TEXT PASSAGE -
────────────────

Volatile anesthetics have been shown to have a dose-related effect on intracranial pressure. At concentrations of 1 to 1.5 times the minimal alveolar concentration, the vasodilatory effects of volatile anesthetics lead to increases in intracranial pressure and decreases in cerebral perfusion pressure. These vasodilatory effects are not clinically important in animals without brain disease because they are able to compensate for the increase in blood volume. The dog in the present report was premedicated with hydromorphone and midazolam (an opioid and a benzodiazepine), and anesthesia was maintained with fentanyl and propofol (an opioid and a hypnotic). Use of opioid-benzodiazepine or opioid-hypnotic combinations allows for a reduction in doses needed for induction and maintenance of anesthesia with minimal effects on arterial blood pressure. Sevoflurane was administered at a low concentration in this dog to ensure sufficient anesthetic depth. If the dog had had signs of a high intracranial pressure prior to anesthesia, we would have omitted use of sevoflurane and maintained anesthesia by means of IV drug administration alone. In humans undergoing neurosurgical procedures, total IV anesthesia has been shown to maintain cerebral autoregulation better than use of inhalant anesthetics.^8,9 In addition, a previous study¹⁰ has suggested that propofol may have various neuroprotective properties.

────────────────

DATA UNDER STUDY -
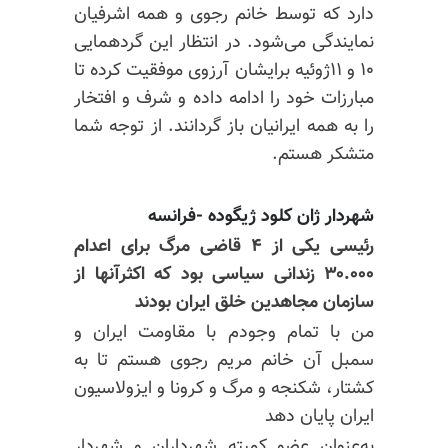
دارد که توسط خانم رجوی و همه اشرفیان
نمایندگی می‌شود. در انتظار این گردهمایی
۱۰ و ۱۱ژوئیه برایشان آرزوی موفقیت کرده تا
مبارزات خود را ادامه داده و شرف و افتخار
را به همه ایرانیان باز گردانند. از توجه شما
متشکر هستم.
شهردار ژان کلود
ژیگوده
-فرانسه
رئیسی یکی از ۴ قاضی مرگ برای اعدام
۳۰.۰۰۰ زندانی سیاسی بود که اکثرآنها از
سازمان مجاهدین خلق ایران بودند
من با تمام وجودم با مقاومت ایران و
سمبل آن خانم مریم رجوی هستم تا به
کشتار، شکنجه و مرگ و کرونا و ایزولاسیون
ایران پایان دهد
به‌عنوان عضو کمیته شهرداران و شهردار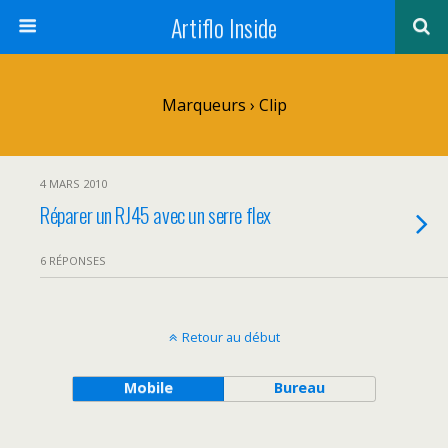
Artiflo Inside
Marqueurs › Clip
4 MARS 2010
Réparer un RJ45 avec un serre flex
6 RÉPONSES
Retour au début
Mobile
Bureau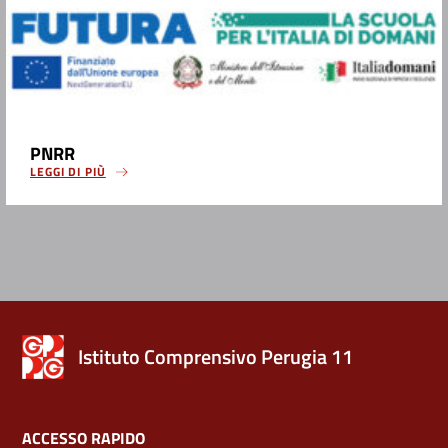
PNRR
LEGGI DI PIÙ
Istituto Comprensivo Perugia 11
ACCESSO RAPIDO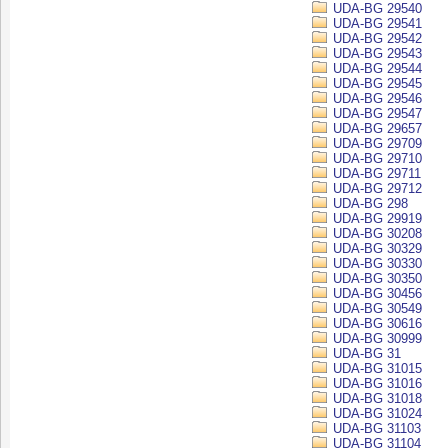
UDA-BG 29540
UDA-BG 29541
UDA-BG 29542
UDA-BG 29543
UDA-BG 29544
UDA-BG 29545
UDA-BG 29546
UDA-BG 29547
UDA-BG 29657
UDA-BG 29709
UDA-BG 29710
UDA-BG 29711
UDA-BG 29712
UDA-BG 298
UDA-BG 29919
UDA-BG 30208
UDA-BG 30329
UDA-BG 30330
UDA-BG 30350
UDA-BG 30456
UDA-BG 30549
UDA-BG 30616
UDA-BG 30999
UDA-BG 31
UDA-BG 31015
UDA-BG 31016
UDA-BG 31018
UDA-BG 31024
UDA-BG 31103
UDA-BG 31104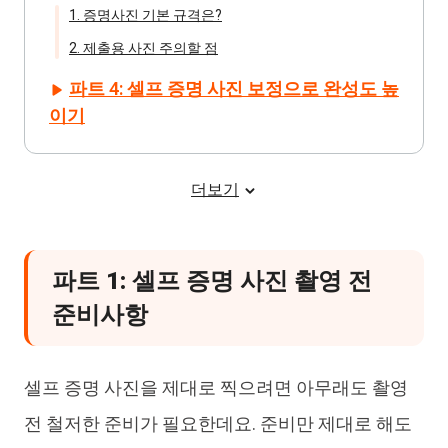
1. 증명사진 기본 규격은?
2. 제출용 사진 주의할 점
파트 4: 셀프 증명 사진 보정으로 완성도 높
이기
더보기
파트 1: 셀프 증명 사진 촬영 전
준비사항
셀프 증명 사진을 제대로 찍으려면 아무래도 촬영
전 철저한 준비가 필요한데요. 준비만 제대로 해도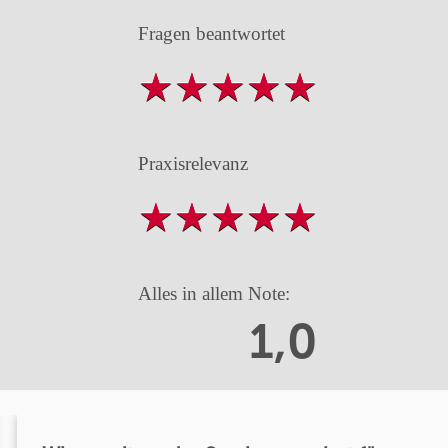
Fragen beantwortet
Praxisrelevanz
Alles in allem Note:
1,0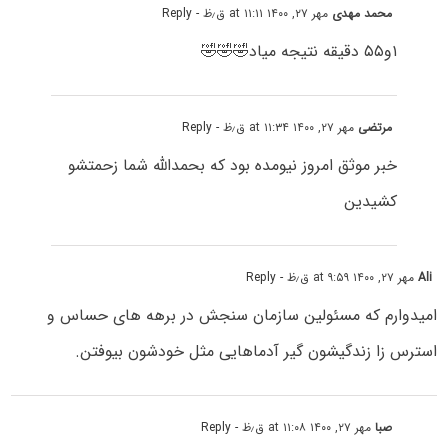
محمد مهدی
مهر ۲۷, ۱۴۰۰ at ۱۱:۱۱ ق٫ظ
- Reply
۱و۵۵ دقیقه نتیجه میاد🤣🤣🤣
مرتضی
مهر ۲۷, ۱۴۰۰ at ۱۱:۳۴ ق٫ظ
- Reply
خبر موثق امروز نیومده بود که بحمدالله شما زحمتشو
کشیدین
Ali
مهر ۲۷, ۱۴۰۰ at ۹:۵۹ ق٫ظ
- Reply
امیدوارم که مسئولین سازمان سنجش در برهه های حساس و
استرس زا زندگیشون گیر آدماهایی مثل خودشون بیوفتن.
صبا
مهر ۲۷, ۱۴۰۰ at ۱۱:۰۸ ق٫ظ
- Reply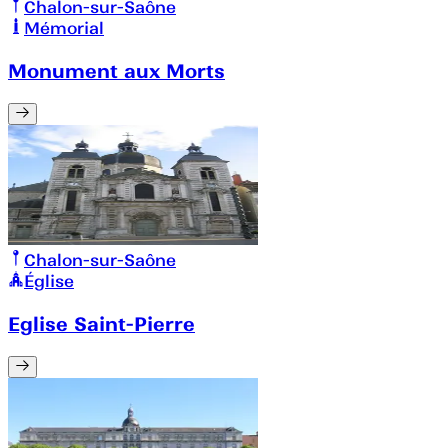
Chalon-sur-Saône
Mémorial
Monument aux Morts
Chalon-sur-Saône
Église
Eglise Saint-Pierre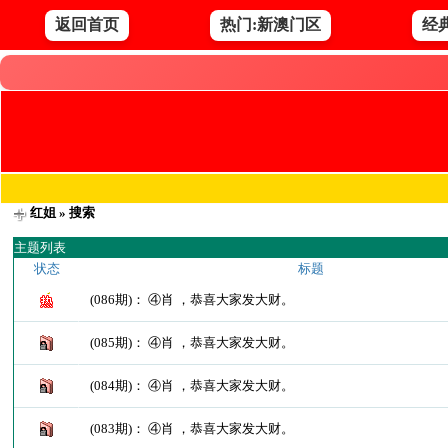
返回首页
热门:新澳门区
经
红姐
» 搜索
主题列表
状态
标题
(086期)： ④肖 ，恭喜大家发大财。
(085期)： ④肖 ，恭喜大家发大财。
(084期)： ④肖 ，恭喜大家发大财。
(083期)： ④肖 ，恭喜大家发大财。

────────────────

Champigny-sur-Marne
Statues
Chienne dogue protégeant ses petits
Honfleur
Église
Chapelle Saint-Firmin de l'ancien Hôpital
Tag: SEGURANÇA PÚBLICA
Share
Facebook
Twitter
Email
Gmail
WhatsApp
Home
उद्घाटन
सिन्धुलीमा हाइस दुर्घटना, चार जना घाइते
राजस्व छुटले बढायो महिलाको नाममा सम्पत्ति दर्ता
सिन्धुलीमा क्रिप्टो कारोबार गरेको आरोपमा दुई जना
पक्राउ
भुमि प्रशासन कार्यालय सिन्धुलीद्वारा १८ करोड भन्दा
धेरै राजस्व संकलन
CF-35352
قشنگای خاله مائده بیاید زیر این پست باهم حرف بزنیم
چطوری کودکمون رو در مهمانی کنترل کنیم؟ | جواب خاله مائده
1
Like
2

────────────────

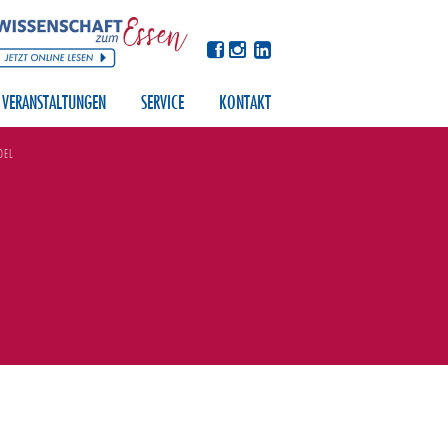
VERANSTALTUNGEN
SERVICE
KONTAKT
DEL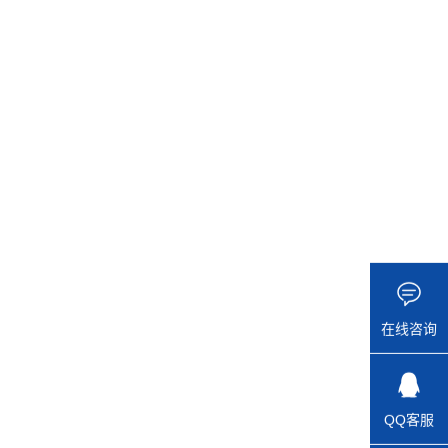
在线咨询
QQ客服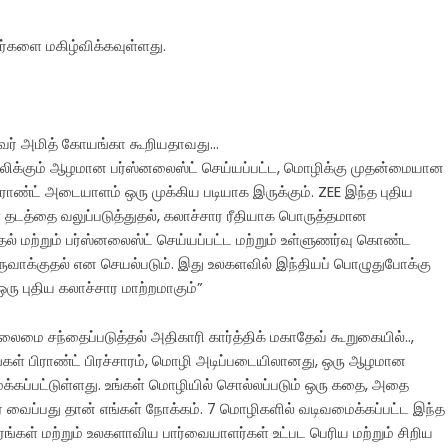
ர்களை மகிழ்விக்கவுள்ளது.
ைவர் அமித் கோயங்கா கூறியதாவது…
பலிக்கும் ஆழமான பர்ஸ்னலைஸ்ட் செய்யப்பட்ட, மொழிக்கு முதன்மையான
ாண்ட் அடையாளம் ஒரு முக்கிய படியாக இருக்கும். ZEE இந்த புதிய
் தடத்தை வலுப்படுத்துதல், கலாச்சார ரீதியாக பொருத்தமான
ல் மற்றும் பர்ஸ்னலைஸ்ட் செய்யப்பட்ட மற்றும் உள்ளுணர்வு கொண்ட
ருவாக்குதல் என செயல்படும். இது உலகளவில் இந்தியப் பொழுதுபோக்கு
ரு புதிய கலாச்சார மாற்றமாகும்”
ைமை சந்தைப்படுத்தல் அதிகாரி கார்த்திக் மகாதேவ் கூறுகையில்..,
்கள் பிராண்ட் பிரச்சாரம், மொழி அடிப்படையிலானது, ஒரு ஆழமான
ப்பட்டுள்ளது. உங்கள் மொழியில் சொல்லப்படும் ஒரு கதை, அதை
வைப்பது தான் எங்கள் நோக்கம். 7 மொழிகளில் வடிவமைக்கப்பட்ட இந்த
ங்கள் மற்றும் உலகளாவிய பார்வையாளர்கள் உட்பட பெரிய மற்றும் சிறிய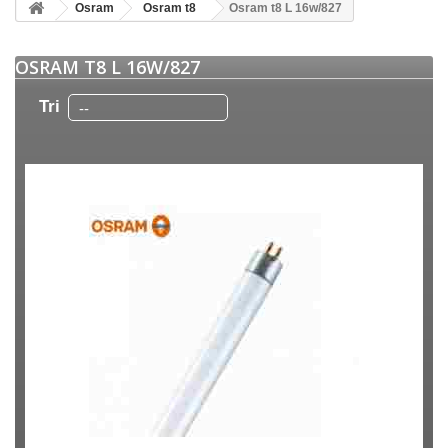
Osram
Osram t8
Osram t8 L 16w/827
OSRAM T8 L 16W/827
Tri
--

────────────────

WORK TASK 1 -
Answer these questions from the passage on volatile anesthetics and intracranial pressure, one line each:
(a) At what concentrations do volatile anesthetics raise intracranial pressure through vasodilation?
(b) Which two drugs were used to premedicate the dog?
(c) In humans undergoing neurosurgical procedures, what has total IV anesthesia been shown to do?
WORK TASK 2 - According to the passage on volatile anesthetics, why are their vasodilatory effects not clinically important in animals without brain disease? Answer in one to three sentences.

TASK OUTPUT 1 -
(a) At 1 to 1.5 times the minimal alveolar concentration.
(b) Hydromorphone and midazolam.
(c) It maintains cerebral autoregulation better than inhalant anesthetics do.

TASK OUTPUT 2 - Such animals are able to compensate for the increase in blood volume caused by the vasodilation.